→ Given task: Copy verbatim the stretch of lines from the one containing "12.32 is stated?" through the one containing "It says 4.57", inclusive, and nothing else.
* Begin Record list *
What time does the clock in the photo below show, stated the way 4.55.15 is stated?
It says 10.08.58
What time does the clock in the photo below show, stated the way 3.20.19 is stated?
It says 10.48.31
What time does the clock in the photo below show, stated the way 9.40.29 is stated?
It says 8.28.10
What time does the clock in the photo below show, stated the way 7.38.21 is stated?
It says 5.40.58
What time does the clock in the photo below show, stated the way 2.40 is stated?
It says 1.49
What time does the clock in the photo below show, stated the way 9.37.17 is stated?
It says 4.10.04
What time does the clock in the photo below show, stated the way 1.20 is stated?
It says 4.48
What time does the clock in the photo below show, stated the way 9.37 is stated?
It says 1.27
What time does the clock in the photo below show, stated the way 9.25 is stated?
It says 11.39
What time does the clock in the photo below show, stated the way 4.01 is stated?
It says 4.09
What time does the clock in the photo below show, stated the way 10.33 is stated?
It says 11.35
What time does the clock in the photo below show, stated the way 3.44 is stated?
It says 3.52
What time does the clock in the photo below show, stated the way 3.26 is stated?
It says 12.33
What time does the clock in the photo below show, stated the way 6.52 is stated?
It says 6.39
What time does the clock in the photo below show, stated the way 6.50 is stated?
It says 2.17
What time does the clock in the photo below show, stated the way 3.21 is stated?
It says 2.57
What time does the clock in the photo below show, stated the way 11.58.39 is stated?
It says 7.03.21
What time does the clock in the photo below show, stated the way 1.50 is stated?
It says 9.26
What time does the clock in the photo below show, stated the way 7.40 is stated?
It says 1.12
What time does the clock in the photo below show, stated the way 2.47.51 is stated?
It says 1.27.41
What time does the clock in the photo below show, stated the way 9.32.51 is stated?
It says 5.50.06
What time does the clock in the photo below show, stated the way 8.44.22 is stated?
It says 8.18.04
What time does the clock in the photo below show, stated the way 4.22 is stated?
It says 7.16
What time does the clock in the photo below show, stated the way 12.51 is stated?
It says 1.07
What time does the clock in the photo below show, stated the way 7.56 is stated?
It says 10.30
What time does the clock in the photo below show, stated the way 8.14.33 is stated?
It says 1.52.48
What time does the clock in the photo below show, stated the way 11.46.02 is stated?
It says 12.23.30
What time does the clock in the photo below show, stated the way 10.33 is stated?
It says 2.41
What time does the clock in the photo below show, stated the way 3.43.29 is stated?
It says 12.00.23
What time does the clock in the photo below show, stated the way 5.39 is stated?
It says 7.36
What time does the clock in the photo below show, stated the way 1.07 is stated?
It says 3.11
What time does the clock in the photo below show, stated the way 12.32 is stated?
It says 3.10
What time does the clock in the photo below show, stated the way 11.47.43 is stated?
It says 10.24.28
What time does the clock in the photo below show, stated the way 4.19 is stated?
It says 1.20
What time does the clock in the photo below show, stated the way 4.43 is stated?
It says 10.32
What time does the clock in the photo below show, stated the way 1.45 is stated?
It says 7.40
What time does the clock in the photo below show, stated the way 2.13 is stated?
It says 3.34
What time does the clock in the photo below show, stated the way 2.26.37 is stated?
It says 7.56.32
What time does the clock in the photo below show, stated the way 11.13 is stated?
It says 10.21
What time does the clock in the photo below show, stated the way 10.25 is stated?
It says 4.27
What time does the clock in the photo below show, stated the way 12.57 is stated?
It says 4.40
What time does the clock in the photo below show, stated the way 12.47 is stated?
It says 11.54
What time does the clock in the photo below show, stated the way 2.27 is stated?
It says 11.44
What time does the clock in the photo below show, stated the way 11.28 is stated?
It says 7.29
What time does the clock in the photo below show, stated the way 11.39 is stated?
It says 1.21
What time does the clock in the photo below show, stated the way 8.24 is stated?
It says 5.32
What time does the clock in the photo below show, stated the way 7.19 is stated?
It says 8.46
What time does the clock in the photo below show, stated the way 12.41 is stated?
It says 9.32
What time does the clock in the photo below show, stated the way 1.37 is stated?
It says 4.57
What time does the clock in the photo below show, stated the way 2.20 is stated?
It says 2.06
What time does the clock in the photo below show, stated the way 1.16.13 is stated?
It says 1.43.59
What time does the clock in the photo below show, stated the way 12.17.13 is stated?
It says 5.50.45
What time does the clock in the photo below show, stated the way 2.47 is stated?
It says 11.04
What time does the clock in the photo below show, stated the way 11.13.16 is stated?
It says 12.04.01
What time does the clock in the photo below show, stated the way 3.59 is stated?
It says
* End Record list *
→ Response to the exercise:
What time does the clock in the photo below show, stated the way 12.32 is stated?
It says 3.10
What time does the clock in the photo below show, stated the way 11.47.43 is stated?
It says 10.24.28
What time does the clock in the photo below show, stated the way 4.19 is stated?
It says 1.20
What time does the clock in the photo below show, stated the way 4.43 is stated?
It says 10.32
What time does the clock in the photo below show, stated the way 1.45 is stated?
It says 7.40
What time does the clock in the photo below show, stated the way 2.13 is stated?
It says 3.34
What time does the clock in the photo below show, stated the way 2.26.37 is stated?
It says 7.56.32
What time does the clock in the photo below show, stated the way 11.13 is stated?
It says 10.21
What time does the clock in the photo below show, stated the way 10.25 is stated?
It says 4.27
What time does the clock in the photo below show, stated the way 12.57 is stated?
It says 4.40
What time does the clock in the photo below show, stated the way 12.47 is stated?
It says 11.54
What time does the clock in the photo below show, stated the way 2.27 is stated?
It says 11.44
What time does the clock in the photo below show, stated the way 11.28 is stated?
It says 7.29
What time does the clock in the photo below show, stated the way 11.39 is stated?
It says 1.21
What time does the clock in the photo below show, stated the way 8.24 is stated?
It says 5.32
What time does the clock in the photo below show, stated the way 7.19 is stated?
It says 8.46
What time does the clock in the photo below show, stated the way 12.41 is stated?
It says 9.32
What time does the clock in the photo below show, stated the way 1.37 is stated?
It says 4.57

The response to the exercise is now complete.